ACTION ITEM: Pick out each line of the records that includes the string "Right", and copy it.

People photos with keypoints:
--

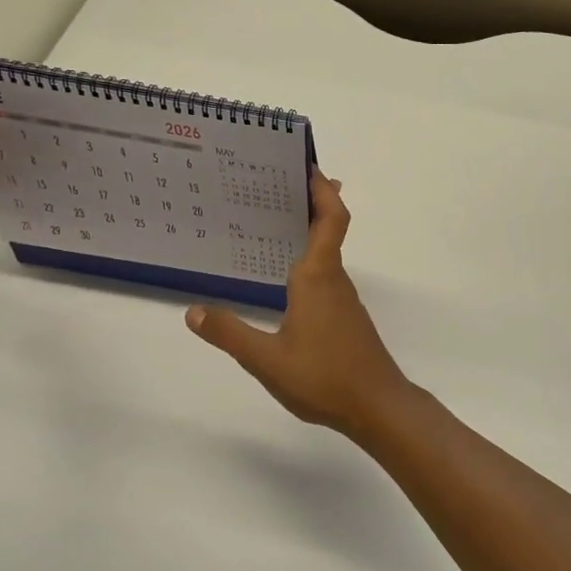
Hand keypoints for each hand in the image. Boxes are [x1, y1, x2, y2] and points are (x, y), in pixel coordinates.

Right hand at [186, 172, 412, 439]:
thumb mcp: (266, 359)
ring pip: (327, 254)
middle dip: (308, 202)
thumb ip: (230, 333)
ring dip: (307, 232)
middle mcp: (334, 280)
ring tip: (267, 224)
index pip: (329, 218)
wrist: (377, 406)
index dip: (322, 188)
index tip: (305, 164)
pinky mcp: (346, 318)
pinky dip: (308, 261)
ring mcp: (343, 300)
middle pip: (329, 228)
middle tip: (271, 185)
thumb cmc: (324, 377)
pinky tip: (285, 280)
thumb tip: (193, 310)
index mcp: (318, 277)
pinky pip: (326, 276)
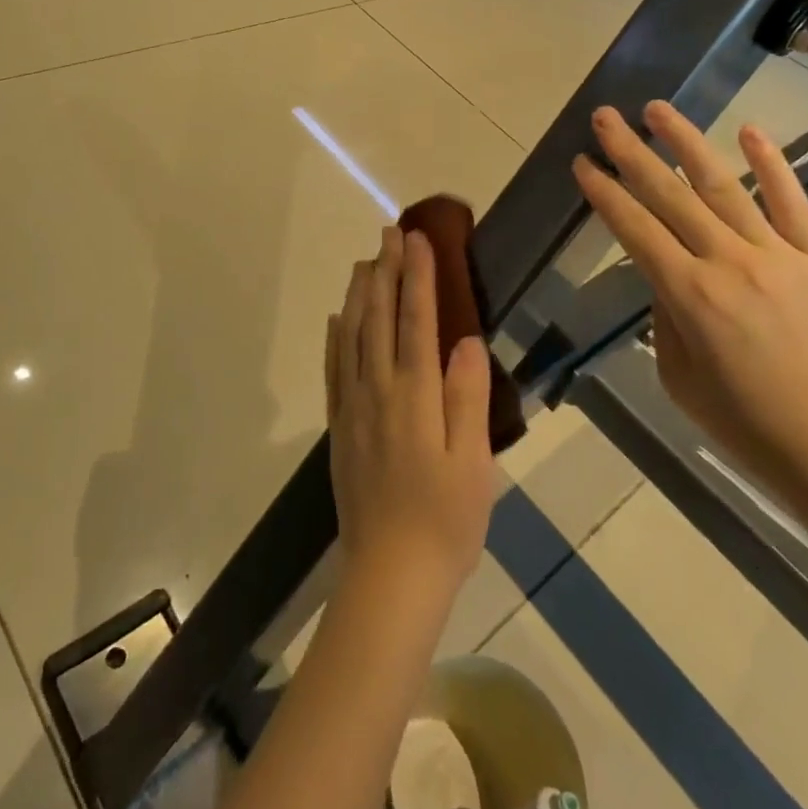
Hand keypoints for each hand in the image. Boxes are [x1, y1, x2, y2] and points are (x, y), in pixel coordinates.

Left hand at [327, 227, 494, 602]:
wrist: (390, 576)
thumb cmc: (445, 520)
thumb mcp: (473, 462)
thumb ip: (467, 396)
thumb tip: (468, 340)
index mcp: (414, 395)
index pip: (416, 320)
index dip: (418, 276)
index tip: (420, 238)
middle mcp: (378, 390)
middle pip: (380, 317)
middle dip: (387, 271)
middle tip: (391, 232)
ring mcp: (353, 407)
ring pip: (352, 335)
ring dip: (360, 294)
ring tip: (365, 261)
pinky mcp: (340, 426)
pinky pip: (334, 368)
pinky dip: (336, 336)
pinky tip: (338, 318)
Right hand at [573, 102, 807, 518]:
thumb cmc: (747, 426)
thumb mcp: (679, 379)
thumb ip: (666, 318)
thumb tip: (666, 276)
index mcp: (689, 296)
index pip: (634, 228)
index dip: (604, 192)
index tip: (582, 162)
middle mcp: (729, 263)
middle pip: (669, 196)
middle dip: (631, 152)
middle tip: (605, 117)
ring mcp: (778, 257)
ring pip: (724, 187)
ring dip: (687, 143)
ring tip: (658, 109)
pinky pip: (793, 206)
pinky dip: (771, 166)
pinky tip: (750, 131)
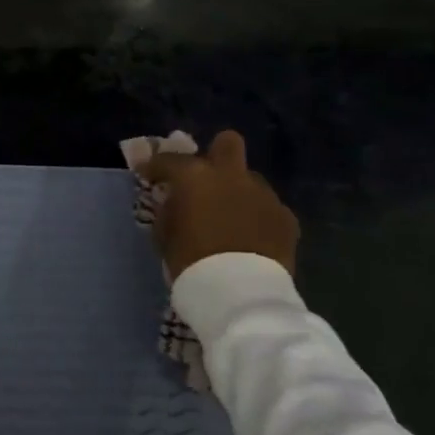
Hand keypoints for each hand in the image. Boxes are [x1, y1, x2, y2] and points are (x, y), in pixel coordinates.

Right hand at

--

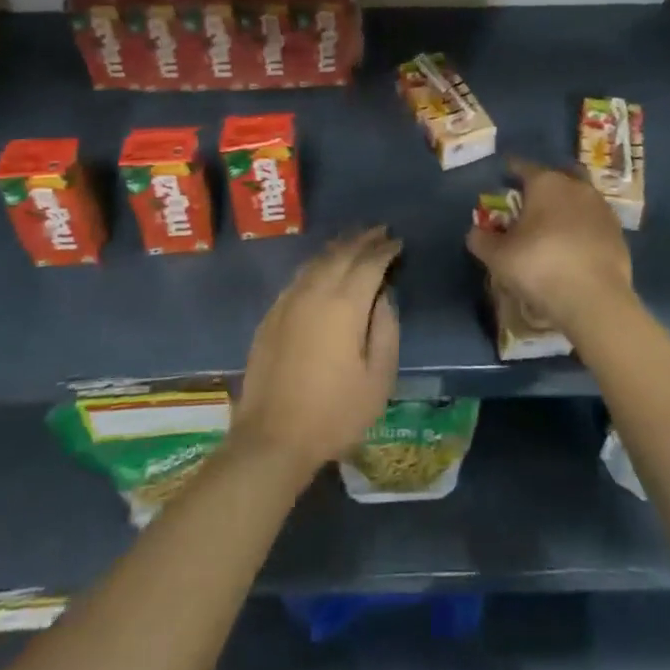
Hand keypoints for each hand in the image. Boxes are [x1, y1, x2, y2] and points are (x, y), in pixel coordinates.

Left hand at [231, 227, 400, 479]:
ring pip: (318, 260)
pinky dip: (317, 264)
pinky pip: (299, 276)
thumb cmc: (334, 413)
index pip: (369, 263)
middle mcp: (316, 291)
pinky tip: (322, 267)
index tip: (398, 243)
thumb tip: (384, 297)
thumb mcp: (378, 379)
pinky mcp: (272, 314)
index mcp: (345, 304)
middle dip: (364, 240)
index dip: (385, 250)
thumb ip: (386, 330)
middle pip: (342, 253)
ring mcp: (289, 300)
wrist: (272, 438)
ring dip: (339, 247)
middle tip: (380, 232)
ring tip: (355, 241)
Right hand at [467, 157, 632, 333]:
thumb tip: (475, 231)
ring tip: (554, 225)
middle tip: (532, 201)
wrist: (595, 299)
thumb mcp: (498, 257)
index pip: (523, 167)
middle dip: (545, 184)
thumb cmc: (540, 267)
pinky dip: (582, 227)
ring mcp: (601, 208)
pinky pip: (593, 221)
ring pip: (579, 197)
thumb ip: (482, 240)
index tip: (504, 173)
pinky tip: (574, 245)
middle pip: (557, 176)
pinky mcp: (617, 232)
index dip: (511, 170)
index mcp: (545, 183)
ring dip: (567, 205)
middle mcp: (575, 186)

--

COMPLETED EXERCISE:
Right hand at [186, 172, 412, 439]:
Right hand at [573, 102, 807, 518]:
Right hand at
Right hand at [467, 157, 632, 333]:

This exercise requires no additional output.